Aufgrund des verfassungsrechtlich gewährleisteten Persönlichkeitsschutzes ist der Arbeitgeber verpflichtet, Personalinformationen vertraulich zu behandeln (BAG vom 15.07.1987 – 5 AZR 215/86- AP BGB § 611 Persönlichkeitsrecht Nr. 14). Personalangelegenheiten, insbesondere Kritik am Verhalten des Arbeitnehmers, hat der Arbeitgeber dem Arbeitnehmer grundsätzlich unter vier Augen mitzuteilen – und nicht etwa in Anwesenheit oder Hörweite von Kollegen (vgl. BAG, vom 18.12.1984 – 3 AZR 389/83 – AP BGB § 611 Persönlichkeitsrecht Nr. 8).

Unzulässige Weitergabe vertraulicher Personalinformationen

Der Arbeitgeber verletzt das allgemeine Persönlichkeitsrecht des Arbeitnehmers, wenn er dessen Personalakten einem Dritten ohne Wissen des Betroffenen zugänglich macht. Das ist z. B. dann der Fall, wenn der Arbeitsvertrag und ein Personalkreditvertrag einem anderen Arbeitgeber gezeigt werden, bei dem sich der Arbeitnehmer bewerben will. Eine solche Rechtsverletzung begründet aber keinen Schmerzensgeldanspruch, wenn sie keinerlei Nachteile verursacht hat und aus der Sicht des Arbeitgebers auch den Interessen des Arbeitnehmers dienen sollte (BAG, Urteil vom 18.12.1984 – 3 AZR 389/83 – AP BGB § 611 Persönlichkeitsrecht Nr. 8)
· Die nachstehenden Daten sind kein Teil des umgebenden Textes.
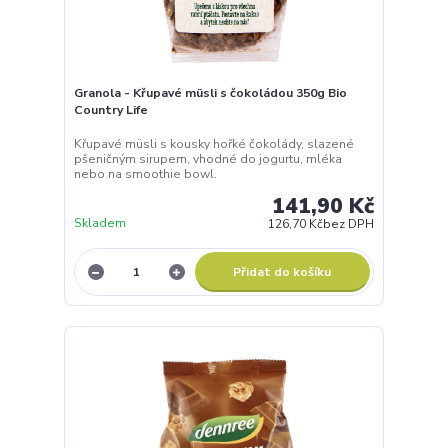
Granola - Křupavé müsli s čokoládou 350g Bio
Country Life
Křupavé müsli s kousky hořké čokolády, slazené
pšeničným sirupem, vhodné do jogurtu, mléka
nebo na smoothie bowl.
141,90 Kč
Skladem
126,70 Kč
bez DPH
Přidat do košíku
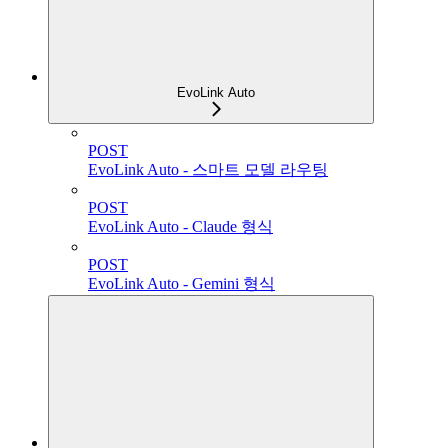
EvoLink Auto
POST
EvoLink Auto - 스마트 모델 라우팅
POST
EvoLink Auto - Claude 형식
POST
EvoLink Auto - Gemini 형식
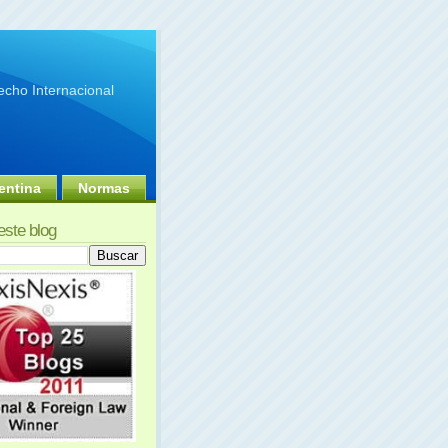
cho Internacional
entina
Normas
este blog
Verbreiten negativer Äußerungen über den Arbeitnehmer

Gibt der Arbeitgeber in einem Aushang bekannt, dass ein Arbeitnehmer wegen eines Diebstahls fristlos entlassen worden ist, so muss er den Vorwurf widerrufen und den Widerruf in gleicher Weise aushängen, wenn der Diebstahl nicht nachgewiesen werden kann. Ein Anspruch auf Schmerzensgeld (§ 847 Abs. 1 BGB entsprechend) soll nur dann bestehen, wenn es sich um einen schweren rechtswidrigen und schuldhaften Eingriff in das Persönlichkeitsrecht handelt.

Weitergabe von Arbeitnehmerinformationen an neue Arbeitgeber und andere Außenstehende

Auf Grund der das Arbeitsverhältnis überdauernden Treu- und Fürsorgepflicht muß der frühere Arbeitgeber in der Regel dem ausgeschiedenen Arbeitnehmer auf Verlangen die Auskunft bekanntgeben, die er auf dessen Bewerbung um Einstellung an anderer Stelle über ihn erteilt hat. Die Durchschrift der Auskunft kann Gegenstand des Urkundenbeweises sein (BGH, Urteil vom 10.07.1959 – VI ZR 149/58 – AP BGB § 611 Fürsorgepflicht Nr. 28).

Nicht selten folgen einem unangemessenen Umgang mit Personaldaten Abmahnungen oder Kündigungen des Arbeitgebers. Es wird oft übersehen, dass der Arbeitgeber auch bei Abmahnungen und Kündigungen rechtliche Grenzen einzuhalten hat.